**PROVIDED TEXT:**

Edit

Share via


Discover relationships in a semantic model using semantic link

This tutorial shows how to use a Jupyter notebook to interact with Power BI and detect relationships between tables with the SemPy library.

In this tutorial, you learn how to:

  • Discover relationships in a semantic model (Power BI dataset) using semantic link's Python library (SemPy).
  • Use SemPy components that integrate with Power BI and automate data quality analysis. These components include:
    • FabricDataFrame - a pandas-like structure enhanced with semantic information
    • Functions that pull semantic models from a Fabric workspace into your notebook
    • Functions that test functional dependencies and identify relationship violations in your semantic models

Prerequisites

  • Go to Workspaces in the navigation pane, and then select your workspace to set it as the current workspace.

**TASK DIRECTIONS:** Can you retype the semantic link tutorial between "This tutorial shows" and "Python library (SemPy).", inclusive? The lines after this tutorial come from a different source.

**DATA BELOW:**
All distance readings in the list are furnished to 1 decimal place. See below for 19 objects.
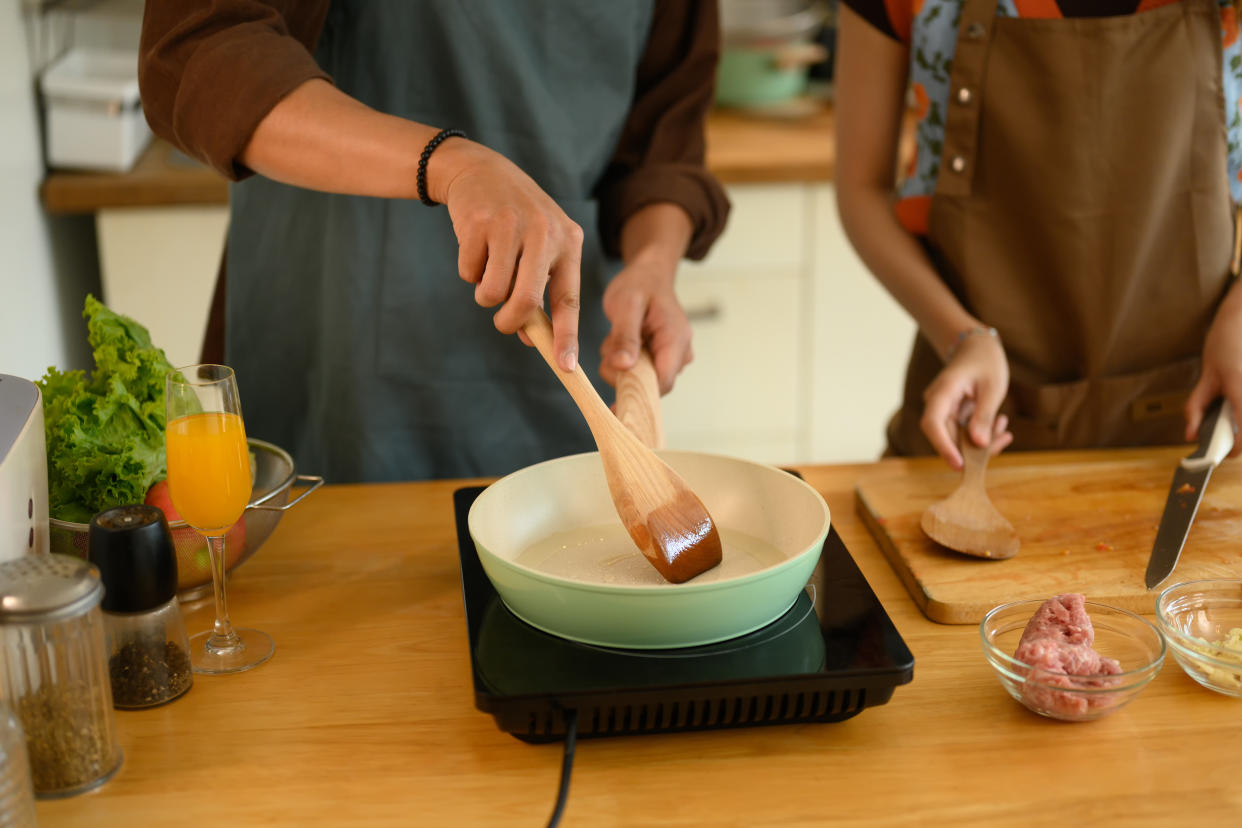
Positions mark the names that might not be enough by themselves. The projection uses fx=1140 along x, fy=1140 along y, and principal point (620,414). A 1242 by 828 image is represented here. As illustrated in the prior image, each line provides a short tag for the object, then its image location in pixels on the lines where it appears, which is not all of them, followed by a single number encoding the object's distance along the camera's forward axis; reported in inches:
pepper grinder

**SOLVED PROBLEM:**
This tutorial shows how to use a Jupyter notebook to interact with Power BI and detect relationships between tables with the SemPy library.

In this tutorial, you learn how to:

  • Discover relationships in a semantic model (Power BI dataset) using semantic link's Python library (SemPy).